With the first air strikes visiting Iraq and Syria earlier this week -- one of them finding a city of 200,000 people, which, just off the top of my head, must have killed civilians, since ISIS has but 30,000 soldiers presently -- both the Friends Committee on National Legislation and Peace Action West help you tell your Congressfolk to stop this war. Congress has been extraordinarily cowardly in heading off an impeachable offense by this President, but nothing stops them from coming back from
campaigning vacationing working in their districts and holding a special session, since the Founders had good reasons for trying to stop Presidents from going off to war all the time.

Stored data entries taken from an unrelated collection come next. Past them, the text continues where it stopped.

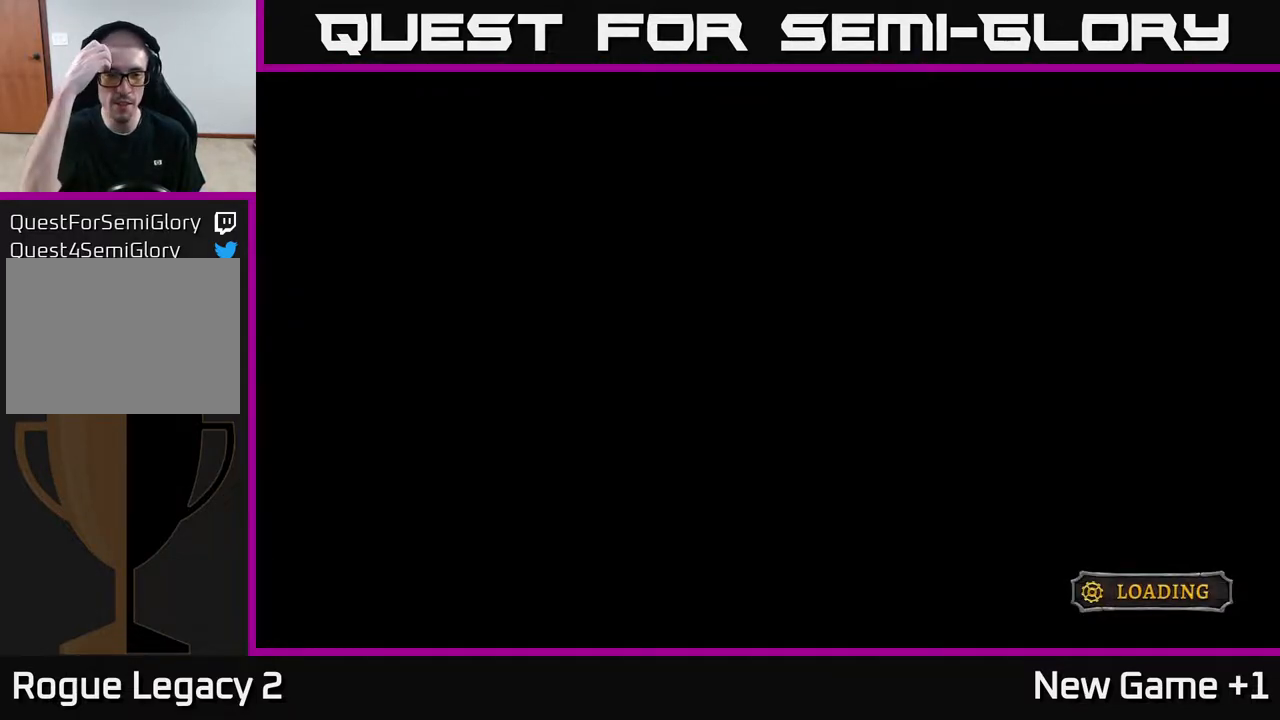
{"buttons": [], "left_stick": "center", "right_stick": "center", "events": []}
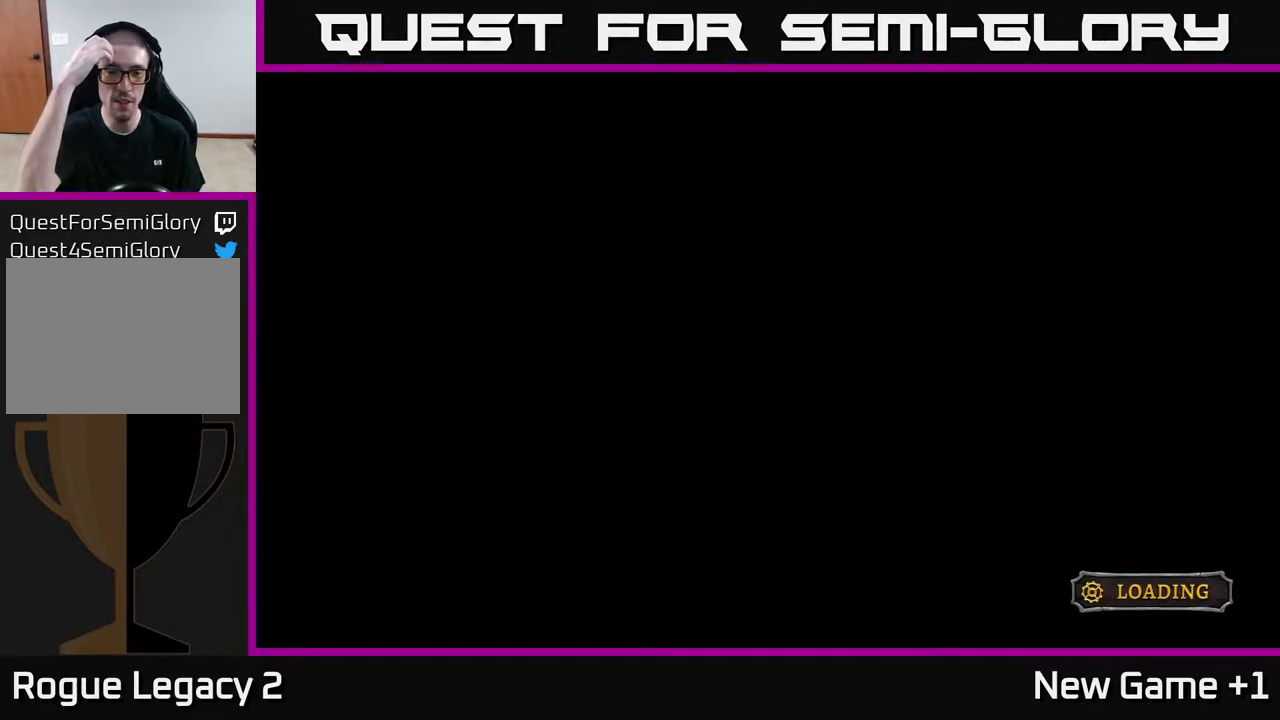
{"buttons": [], "left_stick": "center", "right_stick": "center", "events": []}
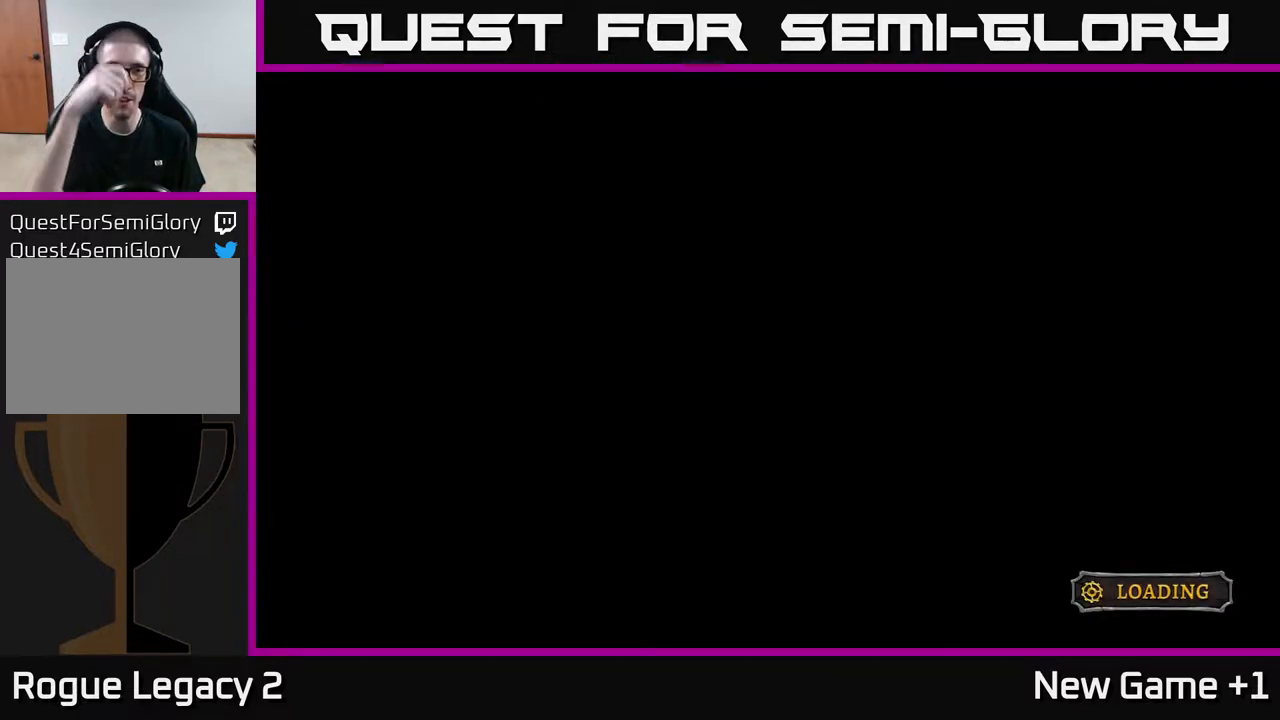
{"buttons": [], "left_stick": "center", "right_stick": "center", "events": []}
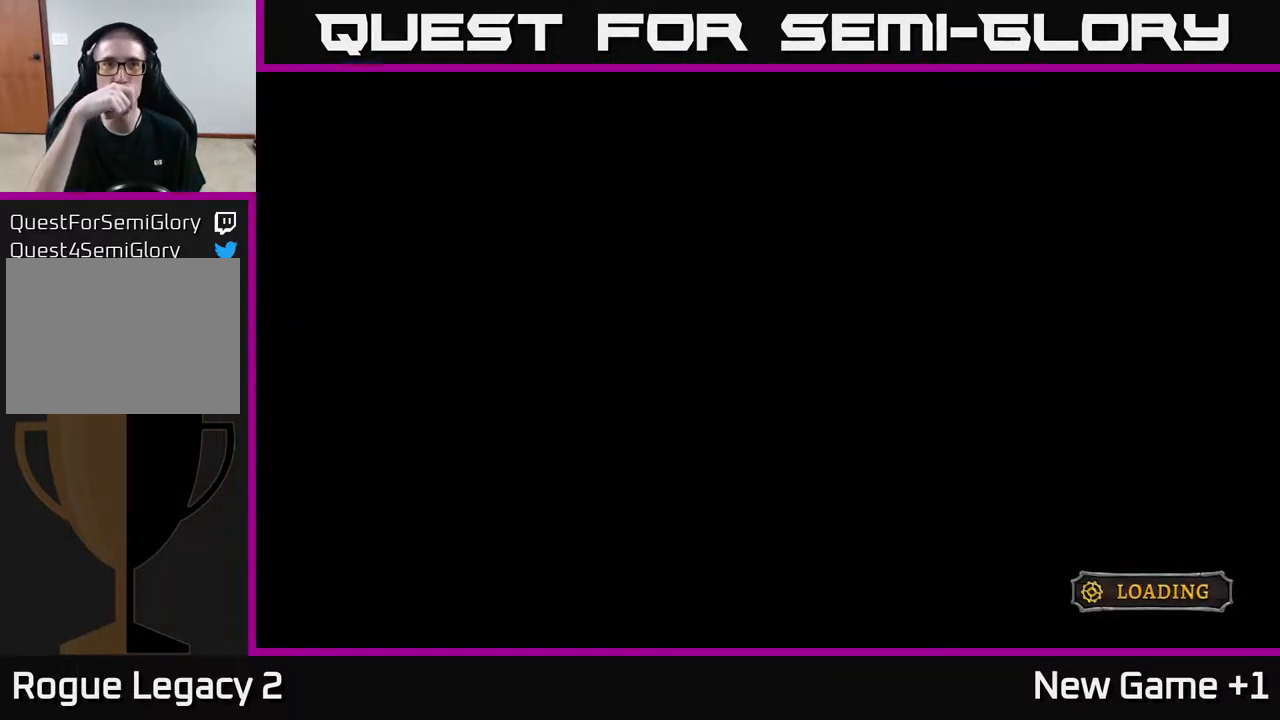
{"buttons": [], "left_stick": "center", "right_stick": "center", "events": []}
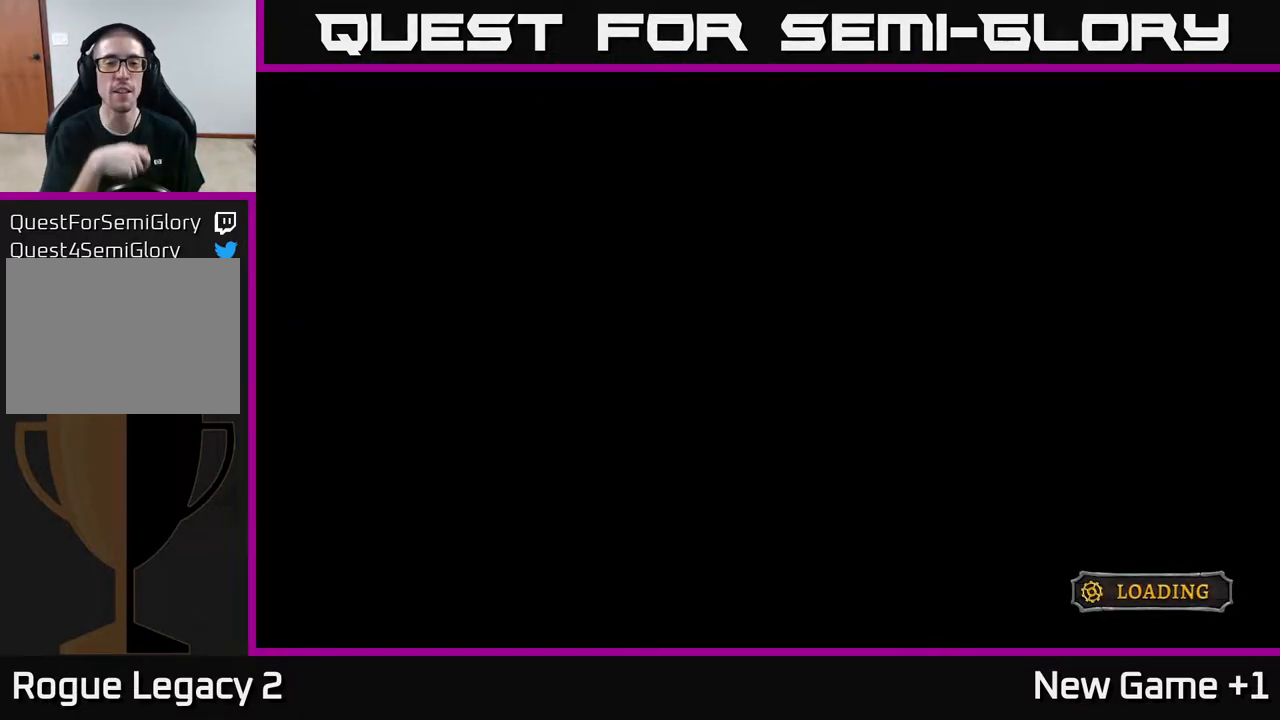
{"buttons": [], "left_stick": "center", "right_stick": "center", "events": []}
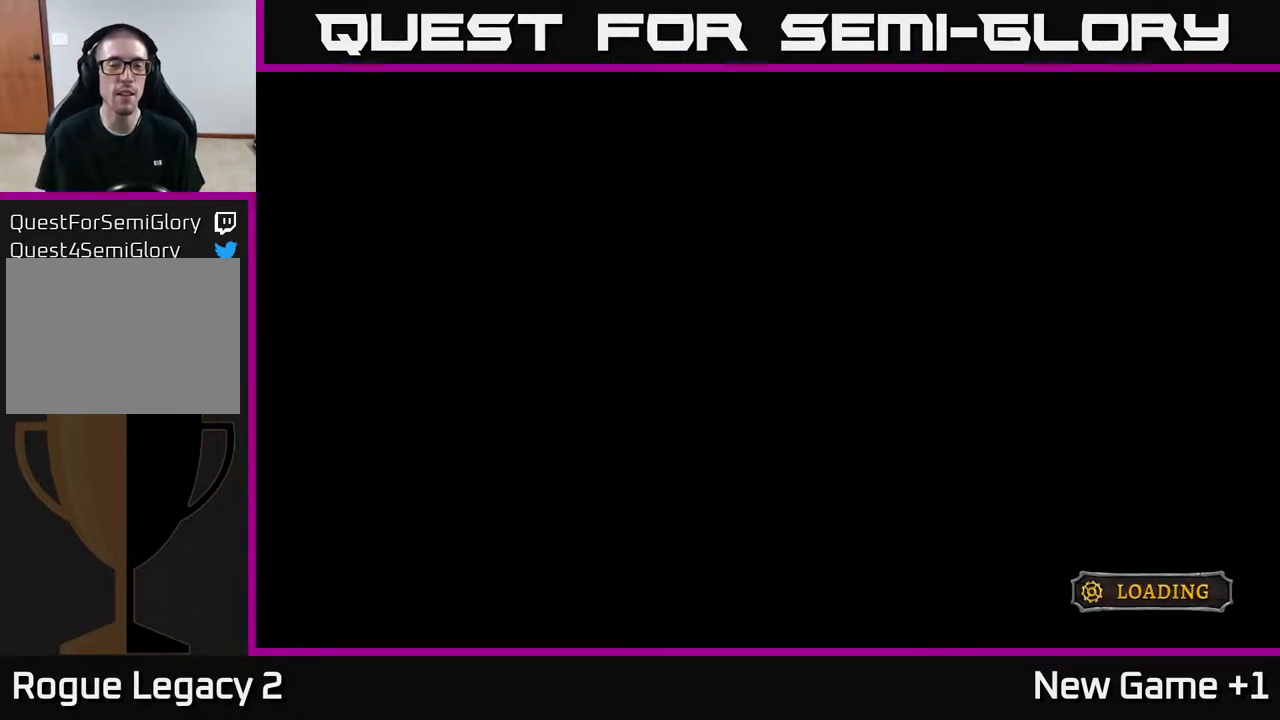
{"buttons": [], "left_stick": "center", "right_stick": "center", "events": []}
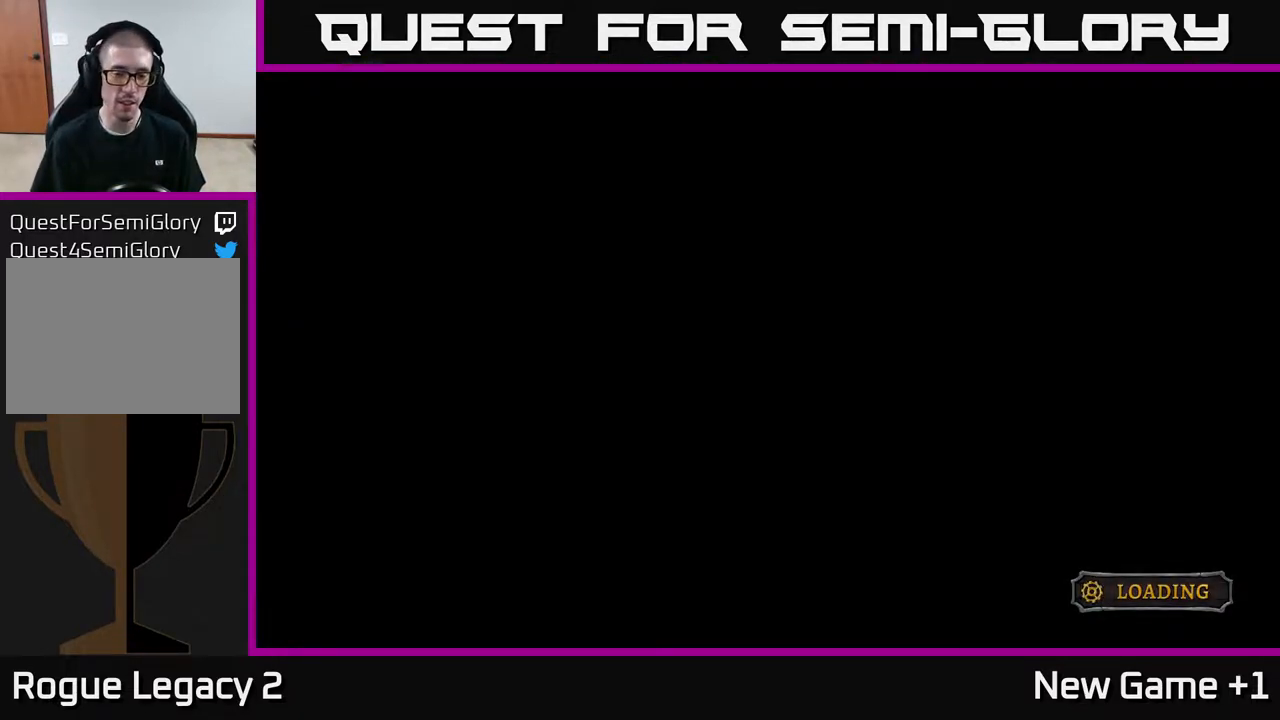
{"buttons": [], "left_stick": "center", "right_stick": "center", "events": []}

And to head off another line of reasoning: we can't take a TARDIS back to the fall of the Ottoman Empire and dissuade all the Western powers from meddling in Middle Eastern affairs, but there must be a point where "someone else broke it and we have to fix it" is no longer an excuse to keep breaking it -- and I, of course, say that moment is always now. Treating the nations of the Middle East with a little more respect in diplomacy might be a good start.
Meanwhile, Swiss corporation Syngenta has petitioned the EPA to dramatically increase allowable thresholds of neonicotinoid pesticides on corn, wheat, alfalfa, and barley -- in the case of wheat hay, to 400 times the current limit. As you know, scientists have told us that neonicotinoids (or "neonics") depress bees' immune systems, contributing mightily to the collapse of half of America's honeybee colonies over the last decade. Syngenta made $14 billion last year, so clearly they have the money to do things the right way. They would tell us they are doing things the right way -- that they're using the neonics in a leaf spray, so the neonics don't penetrate the entire plant, and that alfalfa (for example) gets cut before it blooms, when bees are, as you'd imagine, most interested in them. But having witnessed, in the last few years, incidents of wind carrying GMO seeds over to farms where they ruin organic seeds, you can also easily imagine the bad neonics getting spread around to other blooms the bees might use -- and then it's still game over for many of our food crops. So the Sierra Club helps you tell the EPA to reject Syngenta's petition, and thus reject more poison in our crops.